Copy out the entries that follow, unchanged.

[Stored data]
* * *
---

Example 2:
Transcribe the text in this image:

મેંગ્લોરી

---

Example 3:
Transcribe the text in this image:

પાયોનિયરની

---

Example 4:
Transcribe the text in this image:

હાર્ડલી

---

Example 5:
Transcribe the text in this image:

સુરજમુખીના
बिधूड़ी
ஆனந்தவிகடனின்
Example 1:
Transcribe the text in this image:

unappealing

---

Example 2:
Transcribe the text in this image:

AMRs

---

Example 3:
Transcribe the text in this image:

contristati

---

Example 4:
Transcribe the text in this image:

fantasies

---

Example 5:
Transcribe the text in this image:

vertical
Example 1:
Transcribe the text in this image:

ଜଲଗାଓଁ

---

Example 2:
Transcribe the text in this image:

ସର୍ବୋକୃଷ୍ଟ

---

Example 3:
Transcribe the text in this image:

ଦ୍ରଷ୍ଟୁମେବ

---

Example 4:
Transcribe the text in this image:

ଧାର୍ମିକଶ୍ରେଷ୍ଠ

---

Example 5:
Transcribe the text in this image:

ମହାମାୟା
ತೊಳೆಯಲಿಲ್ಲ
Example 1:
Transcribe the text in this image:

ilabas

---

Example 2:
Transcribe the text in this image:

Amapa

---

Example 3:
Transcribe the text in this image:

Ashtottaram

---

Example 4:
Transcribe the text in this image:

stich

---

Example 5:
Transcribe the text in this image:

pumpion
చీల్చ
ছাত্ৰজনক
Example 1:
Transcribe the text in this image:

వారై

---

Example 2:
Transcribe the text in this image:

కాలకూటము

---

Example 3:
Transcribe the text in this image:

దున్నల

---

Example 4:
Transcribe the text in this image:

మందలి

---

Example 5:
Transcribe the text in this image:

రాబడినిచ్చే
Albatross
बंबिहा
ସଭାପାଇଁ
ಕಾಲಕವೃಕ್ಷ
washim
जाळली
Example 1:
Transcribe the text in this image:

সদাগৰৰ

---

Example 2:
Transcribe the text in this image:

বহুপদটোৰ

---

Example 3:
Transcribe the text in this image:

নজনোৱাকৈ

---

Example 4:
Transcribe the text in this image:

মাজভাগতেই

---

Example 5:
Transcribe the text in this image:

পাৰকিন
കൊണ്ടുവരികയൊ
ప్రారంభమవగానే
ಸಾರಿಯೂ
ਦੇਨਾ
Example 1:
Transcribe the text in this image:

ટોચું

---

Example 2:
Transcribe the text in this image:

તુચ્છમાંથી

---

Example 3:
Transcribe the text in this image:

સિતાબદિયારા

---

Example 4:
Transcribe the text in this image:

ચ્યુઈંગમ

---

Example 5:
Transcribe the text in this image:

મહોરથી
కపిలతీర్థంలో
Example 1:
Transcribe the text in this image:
* * *
Exercise response
---

Example 2:
Transcribe the text in this image:

મેંગ્લોરી

---

Example 3:
Transcribe the text in this image:

પાયોનિયરની

---

Example 4:
Transcribe the text in this image:

હાર્ડલી

---

Example 5:
Transcribe the text in this image:

સુરજમુખીના
बिधूड़ी
ஆனந்தவிகடனின்
Example 1:
Transcribe the text in this image:

unappealing

---

Example 2:
Transcribe the text in this image:

AMRs

---

Example 3:
Transcribe the text in this image:

contristati

---

Example 4:
Transcribe the text in this image:

fantasies

---

Example 5:
Transcribe the text in this image:

vertical
Example 1:
Transcribe the text in this image:

ଜଲଗାଓଁ

---

Example 2:
Transcribe the text in this image:

ସର୍ବୋକୃଷ୍ଟ

---

Example 3:
Transcribe the text in this image:

ଦ୍ରଷ୍ଟୁମେବ

---

Example 4:
Transcribe the text in this image:

ଧାର୍ମିକଶ୍ରେଷ୍ଠ

---

Example 5:
Transcribe the text in this image:

ମହାମାୟା
ತೊಳೆಯಲಿಲ್ಲ
Example 1:
Transcribe the text in this image:

ilabas

---

Example 2:
Transcribe the text in this image:

Amapa

---

Example 3:
Transcribe the text in this image:

Ashtottaram

---

Example 4:
Transcribe the text in this image:

stich

---

Example 5:
Transcribe the text in this image:

pumpion
చీల్చ
ছাত্ৰজনক
Example 1:
Transcribe the text in this image:

వారై

---

Example 2:
Transcribe the text in this image:

కాలకూటము

---

Example 3:
Transcribe the text in this image:

దున్నల

---

Example 4:
Transcribe the text in this image:

మందలి

---

Example 5:
Transcribe the text in this image:

రాబడినిచ్చే
Albatross
बंबिहा
ସଭାପାଇଁ
ಕಾಲಕವೃಕ್ಷ
washim
जाळली
Example 1:
Transcribe the text in this image:

সদাগৰৰ

---

Example 2:
Transcribe the text in this image:

বহুপদটোৰ

---

Example 3:
Transcribe the text in this image:

নজনোৱাকৈ

---

Example 4:
Transcribe the text in this image:

মাজভাগতেই

---

Example 5:
Transcribe the text in this image:

পাৰকিন
കൊണ്ടുവരികയൊ
ప్రారంభమవగానే
ಸಾರಿಯೂ
ਦੇਨਾ
Example 1:
Transcribe the text in this image:

ટોચું

---

Example 2:
Transcribe the text in this image:

તુચ્છમાંથી

---

Example 3:
Transcribe the text in this image:

સિતાબદિયારા

---

Example 4:
Transcribe the text in this image:

ચ્યુઈંગમ

---

Example 5:
Transcribe the text in this image:

મહોરથી
కపిలతీర్థంలో
Example 1:
Transcribe the text in this image:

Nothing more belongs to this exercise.